Schutz oder Freiheit

Mit großem Kummer beobachte ich die aktuelle Spaltung unserer Gesellschaft. Ich sehe auf der einen Seite Gegner der Maßnahmen und auf der anderen Seite deren Befürworter. Sogar diese beiden Parteien können nicht korrekt benannt werden, ohne sie zu bewerten. Man könnte sie auch unterteilen in: diejenigen, die für den Erhalt der Grundrechte sind und in diejenigen, die für die Einschränkung plädieren.

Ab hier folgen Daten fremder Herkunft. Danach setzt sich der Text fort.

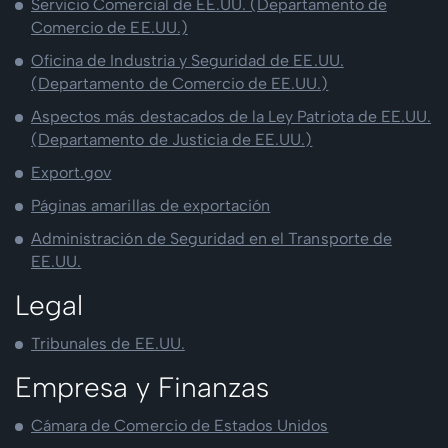
Servicio Comercial de EE.UU. (Departamento de
Comercio de EE.UU.)
Oficina de Industria y Seguridad de EE.UU.
(Departamento de Comercio de EE.UU.)
Aspectos más destacados de la Ley Patriota de EE.UU.
(Departamento de Justicia de EE.UU.)
Export.gov
Páginas amarillas de exportación
Administración de Seguridad en el Transporte de
EE.UU.
Legal
Tribunales de EE.UU.
Empresa y Finanzas
Cámara de Comercio de Estados Unidos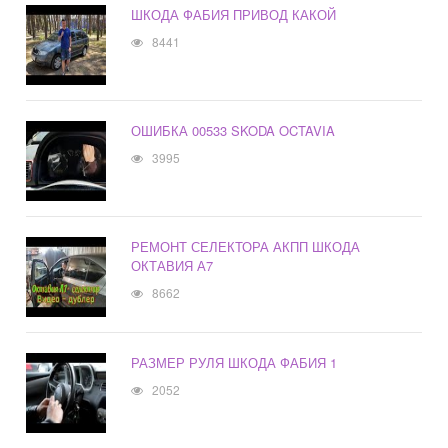
ШКОДА ФАБИЯ ПРИВОД КАКОЙ
8441
ОШИБКА 00533 SKODA OCTAVIA
3995
РЕМОНТ СЕЛЕКТОРА АКПП ШКОДА
ОКТАВИЯ А7
8662
РАЗМЕР РУЛЯ ШКОДА ФАБИЯ 1
2052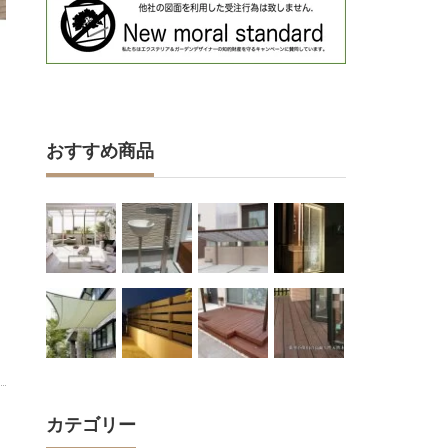
おすすめ商品
カテゴリー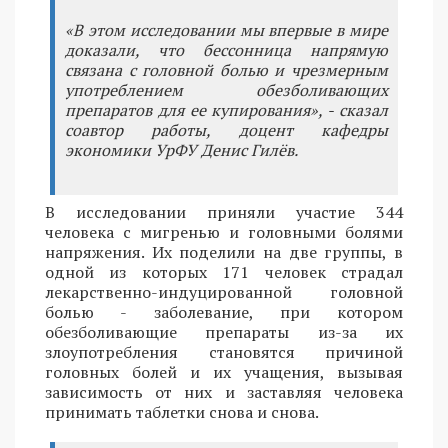
«В этом исследовании мы впервые в мире
доказали, что бессонница напрямую
связана с головной болью и чрезмерным
употреблением обезболивающих
препаратов для ее купирования», - сказал
соавтор работы, доцент кафедры
экономики УрФУ Денис Гилёв.
В исследовании приняли участие 344
человека с мигренью и головными болями
напряжения. Их поделили на две группы, в
одной из которых 171 человек страдал
лекарственно-индуцированной головной
болью - заболевание, при котором
обезболивающие препараты из-за их
злоупотребления становятся причиной
головных болей и их учащения, вызывая
зависимость от них и заставляя человека
принимать таблетки снова и снова.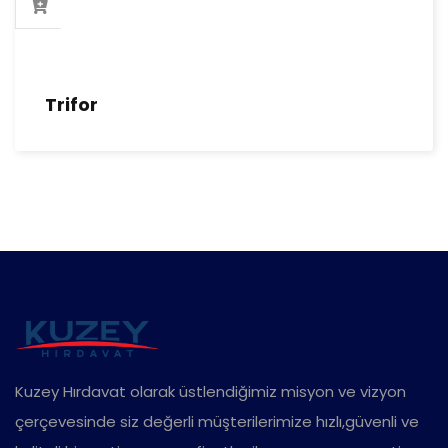
Trifor
Kuzey Hırdavat olarak üstlendiğimiz misyon ve vizyon
çerçevesinde siz değerli müşterilerimize hızlı,güvenli ve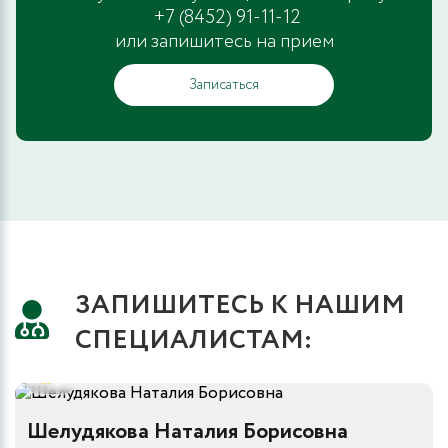
+7 (8452) 91-11-12
или запишитесь на прием
Записаться
ЗАПИШИТЕСЬ К НАШИМ
СПЕЦИАЛИСТАМ:
5
Шелудякова Наталия Борисовна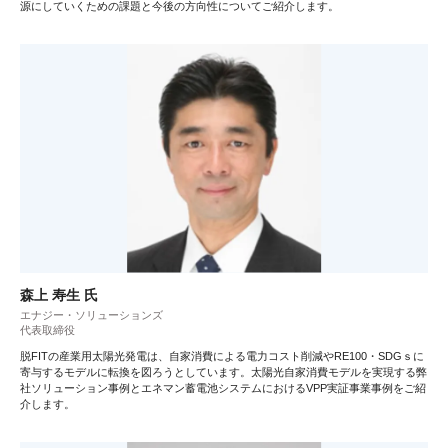
源にしていくための課題と今後の方向性についてご紹介します。
森上 寿生 氏
エナジー・ソリューションズ
代表取締役
脱FITの産業用太陽光発電は、自家消費による電力コスト削減やRE100・SDGｓに
寄与するモデルに転換を図ろうとしています。太陽光自家消費モデルを実現する弊
社ソリューション事例とエネマン蓄電池システムにおけるVPP実証事業事例をご紹
介します。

Aber es ist vollkommen egal, welche Worte wir wählen. Fakt ist, dass zwei Lager bestehen. Und die gegenseitige Anfeindung verstärkt sich im rasenden Tempo. Es wird verurteilt, beleidigt, denunziert. Kein noch so schlimmes Wort wird sich verkniffen und alle Hemmungen schwinden gleichzeitig mit dem abnehmenden Respekt gegenüber dem anderen. 

Ich kann nur noch ungläubig den Kopf schütteln und mich fragen: Wieso geschieht das alles und wie können wir uns wieder neu begegnen? Ist es überhaupt noch möglich oder ist tatsächlich alles verloren? Wo ist unser Anstand und wo sind all unsere Werte geblieben? Gab es sie jemals? Wenn ja, dann wäre das alles doch gar nicht möglich. Was ist nur passiert und wohin führt uns all das Ganze?

Fragen über Fragen geistern mir ständig durch den Kopf. Natürlich ist es einfach, eine Seite zu wählen und die andere mit allen Mitteln zu bekämpfen, wenn es nötig ist. Doch welche Seite ist die richtige und wieso muss man sich überhaupt für eine entscheiden. Leben wir nach dem Motto: Wenn du nicht für mich bist, dann bist du gegen mich? 

Betrachten wir uns doch mal beide Lager etwas näher. Die einen wollen Freiheit, jetzt. Die anderen wollen die Freiheit auch, nur denken sie, dass sie kommt, wenn die Krise überwunden ist. Die einen fürchten eine komplette Einschränkung ihrer Rechte, für die anderen könnte es ein sicherer Rahmen sein, um keine Angst haben zu müssen. Die einen wollen alles selbst bestimmen, die anderen fürchten sich vor Entscheidungen, um keine Fehler zu begehen. Wer hat jetzt Unrecht und wer ist im Recht?

Wenn wir noch genauer hinsehen, erkennen wir, dass von all dem auch etwas in uns selbst existiert. In einem Moment möchte ich ausbrechen, aus dem ganzen System, doch im nächsten sitze ich wartend, dass “später” alles besser wird. Oft fühle ich mich vom Gesetz unfair behandelt, doch hätte ich Angst in einer Stadt zu leben, in dem die Polizei der Gewalt nicht Herr wird. Ich habe auch oft Probleme damit, mir von anderen etwas sagen zu lassen und ein anderes Mal fällt es mir schwer, eine Entscheidung zu treffen. Und trotz all den vielen Widersprüchen ist all das in mir. Das alles bin ich.

Alles, was wir im Außen betrachten, ablehnen, bejahen, verurteilen, beschönigen, ist auch in uns. Und das einzige Problem ist, dass wir es nur unterschiedlich empfinden und damit auch unterschiedlich bewerten. 

Wenn wir also ängstliche Menschen sehen, sehen wir die Angst in uns. Wenn wir rebellische Menschen sehen, sehen wir unseren eigenen Wunsch nach Rebellion. Aber wir können entscheiden, wie oder ob wir es bewerten und ob wir das, was uns abstößt,  als unseren eigenen Teil integrieren wollen. 

Wenn wir uns also dafür entscheiden, dann müssen wir auch niemanden mehr beleidigen, weil wir uns dann selbst beleidigen und einen Teil von uns ablehnen. Und wenn wir uns gegenseitig zuhören und alle Teile annehmen, werden wir verstehen, dass sie alle ihren Zweck erfüllen. Dann können wir uns einigen und zu gemeinsamen Lösungen gelangen, die für alle gleichermaßen gültig sind und uns Schutz und Freiheit garantieren.

Wir werden nicht mehr von unserem egoistischen Wunsch getrieben und die anfängliche Ablehnung, der Hass und das Unverständnis dem anderen gegenüber werden Verständnis und Nähe weichen. Nur durch diese gegenseitigen Zugeständnisse können wir zum Gleichgewicht der Gegensätze gelangen und damit Frieden und Liebe offenbaren. Wir können dann immer noch verschiedener Meinung sein, doch lehnen wir sie nicht mehr ab und sehen sie als Teile eines größeren Ganzen.